Chinese physicists have announced that their own nuclear fusion reactor, called the Experimental Advanced Superconducting Tokamak (EAST), has produced and sustained hydrogen plasma at 49.999 million degrees Celsius for 102 seconds.
To put that into context, the team, which hails from China’s Institute of Physical Science, states that they were able to create hydrogen and heat it to conditions mimicking what we find at the center of stars. And they were able to sustain these conditions for over a minute.
These milestones, that of Germany and China, represent a proof of concept for controlled nuclear fusion. Through these experiments, scientists could eventually come to manipulate the plasma away from the walls of the reactor and harness the energy and particles that it releases. If these records could be outclassed in the future, it would go a long way to achieving clean, limitless energy for our needs.
HOTTER THAN THE SUN
In contrast to nuclear fission, nuclear fusion is able to produce huge amounts of energy without any radioactive waste or the costs needed to manage nuclear byproducts.
What’s stopping nuclear fusion from replacing most of our nuclear power plants is the technical challenges to making it into a reality.
While nuclear fission requires heating for it to occur, the scale needed to achieve fusion is much larger, a few hundred degrees for fission compared to million of degrees for fusion.
The team behind Germany’s US$1 billion stellarator nuclear fusion machine believes that the ideal temperature is 100 million degrees Celsius and China’s team was aiming for the same benchmark. Instead, they had to settle for almost 50 million degrees.
Their ultimate goal is to achieve 100 million degrees Celsius and maintain for around 1,000 seconds.
The German team says that it could potentially maintain its plasma at 80 million degrees for as long as 30 minutes.

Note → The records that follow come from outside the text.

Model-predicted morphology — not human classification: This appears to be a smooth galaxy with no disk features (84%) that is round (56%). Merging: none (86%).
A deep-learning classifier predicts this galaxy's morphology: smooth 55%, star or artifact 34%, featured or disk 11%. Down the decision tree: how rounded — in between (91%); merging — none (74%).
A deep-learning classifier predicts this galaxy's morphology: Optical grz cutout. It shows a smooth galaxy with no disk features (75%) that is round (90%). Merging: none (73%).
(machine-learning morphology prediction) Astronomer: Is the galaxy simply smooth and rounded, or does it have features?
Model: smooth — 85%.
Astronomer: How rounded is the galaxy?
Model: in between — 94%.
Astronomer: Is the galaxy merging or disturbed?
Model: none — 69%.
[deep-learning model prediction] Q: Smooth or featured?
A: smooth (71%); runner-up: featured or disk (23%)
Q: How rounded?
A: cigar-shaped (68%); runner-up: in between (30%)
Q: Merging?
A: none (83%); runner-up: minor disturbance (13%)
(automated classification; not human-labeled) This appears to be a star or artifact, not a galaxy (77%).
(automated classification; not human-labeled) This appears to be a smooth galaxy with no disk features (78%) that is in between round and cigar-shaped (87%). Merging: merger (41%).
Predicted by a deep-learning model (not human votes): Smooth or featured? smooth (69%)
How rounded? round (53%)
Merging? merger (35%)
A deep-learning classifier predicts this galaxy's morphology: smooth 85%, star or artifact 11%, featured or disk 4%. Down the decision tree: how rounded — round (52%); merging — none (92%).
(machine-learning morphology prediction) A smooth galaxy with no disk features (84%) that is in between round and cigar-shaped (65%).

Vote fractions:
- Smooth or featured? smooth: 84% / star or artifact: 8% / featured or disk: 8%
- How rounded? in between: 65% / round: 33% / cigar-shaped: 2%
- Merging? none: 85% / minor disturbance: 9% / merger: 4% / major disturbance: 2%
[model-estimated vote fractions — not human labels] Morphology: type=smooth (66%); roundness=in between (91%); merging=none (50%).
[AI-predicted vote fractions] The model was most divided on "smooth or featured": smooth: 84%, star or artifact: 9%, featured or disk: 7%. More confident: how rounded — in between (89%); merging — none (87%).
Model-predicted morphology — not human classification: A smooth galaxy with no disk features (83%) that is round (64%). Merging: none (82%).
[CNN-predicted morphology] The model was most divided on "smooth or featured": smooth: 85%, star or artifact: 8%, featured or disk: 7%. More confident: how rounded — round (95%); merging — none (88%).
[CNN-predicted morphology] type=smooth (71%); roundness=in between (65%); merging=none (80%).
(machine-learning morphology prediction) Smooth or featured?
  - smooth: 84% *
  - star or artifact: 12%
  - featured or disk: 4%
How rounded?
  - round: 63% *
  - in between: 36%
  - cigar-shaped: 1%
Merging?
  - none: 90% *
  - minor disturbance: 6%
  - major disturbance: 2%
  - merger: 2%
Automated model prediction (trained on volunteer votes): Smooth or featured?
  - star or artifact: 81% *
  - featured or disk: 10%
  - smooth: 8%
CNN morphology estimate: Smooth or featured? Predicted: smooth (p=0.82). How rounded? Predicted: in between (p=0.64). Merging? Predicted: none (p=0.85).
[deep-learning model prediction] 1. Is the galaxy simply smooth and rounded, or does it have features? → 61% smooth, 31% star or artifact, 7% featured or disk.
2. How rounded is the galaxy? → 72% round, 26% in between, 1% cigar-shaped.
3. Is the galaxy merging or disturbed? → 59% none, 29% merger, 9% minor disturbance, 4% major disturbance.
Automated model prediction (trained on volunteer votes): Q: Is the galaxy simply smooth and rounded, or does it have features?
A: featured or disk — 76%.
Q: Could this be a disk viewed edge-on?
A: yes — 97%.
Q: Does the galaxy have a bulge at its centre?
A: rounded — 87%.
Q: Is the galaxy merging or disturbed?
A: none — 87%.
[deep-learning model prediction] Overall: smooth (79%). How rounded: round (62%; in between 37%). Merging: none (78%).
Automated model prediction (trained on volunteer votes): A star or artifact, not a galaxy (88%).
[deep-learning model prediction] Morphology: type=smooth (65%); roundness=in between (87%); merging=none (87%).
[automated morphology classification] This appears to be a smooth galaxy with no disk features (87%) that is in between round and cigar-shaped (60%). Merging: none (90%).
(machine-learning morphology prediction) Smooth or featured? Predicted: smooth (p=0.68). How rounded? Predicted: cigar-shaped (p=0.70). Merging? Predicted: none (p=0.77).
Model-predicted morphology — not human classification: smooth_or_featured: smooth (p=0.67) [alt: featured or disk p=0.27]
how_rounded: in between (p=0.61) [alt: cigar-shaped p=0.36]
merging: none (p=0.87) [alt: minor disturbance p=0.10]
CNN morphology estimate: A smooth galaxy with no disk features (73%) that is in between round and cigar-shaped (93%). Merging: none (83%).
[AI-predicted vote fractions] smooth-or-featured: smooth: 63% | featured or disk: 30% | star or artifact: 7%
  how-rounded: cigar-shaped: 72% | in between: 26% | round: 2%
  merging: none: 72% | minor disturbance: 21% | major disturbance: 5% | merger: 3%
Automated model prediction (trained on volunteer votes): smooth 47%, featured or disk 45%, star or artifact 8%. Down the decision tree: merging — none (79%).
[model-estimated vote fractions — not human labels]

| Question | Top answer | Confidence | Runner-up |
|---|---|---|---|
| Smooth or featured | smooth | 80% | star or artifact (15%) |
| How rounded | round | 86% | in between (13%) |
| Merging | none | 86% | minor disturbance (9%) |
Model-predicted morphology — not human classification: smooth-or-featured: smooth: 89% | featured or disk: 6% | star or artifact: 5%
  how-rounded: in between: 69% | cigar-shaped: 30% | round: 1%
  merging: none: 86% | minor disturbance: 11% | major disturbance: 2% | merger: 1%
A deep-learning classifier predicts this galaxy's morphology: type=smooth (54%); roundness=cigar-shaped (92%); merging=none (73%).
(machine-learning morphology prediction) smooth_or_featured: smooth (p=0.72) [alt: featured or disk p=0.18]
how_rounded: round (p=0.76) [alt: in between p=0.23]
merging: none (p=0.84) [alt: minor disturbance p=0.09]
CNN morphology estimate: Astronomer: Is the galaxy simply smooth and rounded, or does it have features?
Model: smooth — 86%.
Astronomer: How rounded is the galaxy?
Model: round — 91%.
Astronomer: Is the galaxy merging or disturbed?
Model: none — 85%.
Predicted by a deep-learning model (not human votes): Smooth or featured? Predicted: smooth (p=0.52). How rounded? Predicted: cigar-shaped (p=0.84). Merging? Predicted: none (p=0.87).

Notably, the result from China is based on a press release with no publication in any journal so far. To that end, details still need to be confirmed. However, if the claims do hold up, the competition between the two teams may lead to a breakthrough that would allow for development of practical nuclear fusion, even if it remains decades away…after all, that’s just the blink of an eye in the grand scheme of things.